──────── SUPPLIED MATERIAL ────────

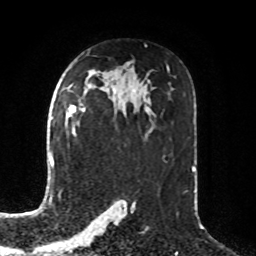
Breast MRI, one axial slice; slice 50 of 76 in the series (ordered by position); cropped to one breast; dynamic contrast-enhanced series, time point 2 of 8 at this slice position (early post-contrast); 1.5 T; TE 4.2 ms, TR 7 ms; 2.1 mm slice thickness; 256 × 256 image matrix. Female patient.
Annotated regions visible in this slice (semi-automatic segmentation, software-assisted and operator-edited):
- enhancing-tissue mask used for the functional tumour volume (all voxels passing the contrast-enhancement thresholds inside the analysis volume; usually the tumour): bounding box [x1, y1, x2, y2] px = [68, 105, 76, 133]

────────

## EXERCISE DETAILS
Scan the material above for the string "contrast" and report each line where you find it.

## RESPONSE AREA
Breast MRI, one axial slice; slice 50 of 76 in the series (ordered by position); cropped to one breast; dynamic contrast-enhanced series, time point 2 of 8 at this slice position (early post-contrast); 1.5 T; TE 4.2 ms, TR 7 ms; 2.1 mm slice thickness; 256 × 256 image matrix. Female patient.
- enhancing-tissue mask used for the functional tumour volume (all voxels passing the contrast-enhancement thresholds inside the analysis volume; usually the tumour): bounding box [x1, y1, x2, y2] px = [68, 105, 76, 133]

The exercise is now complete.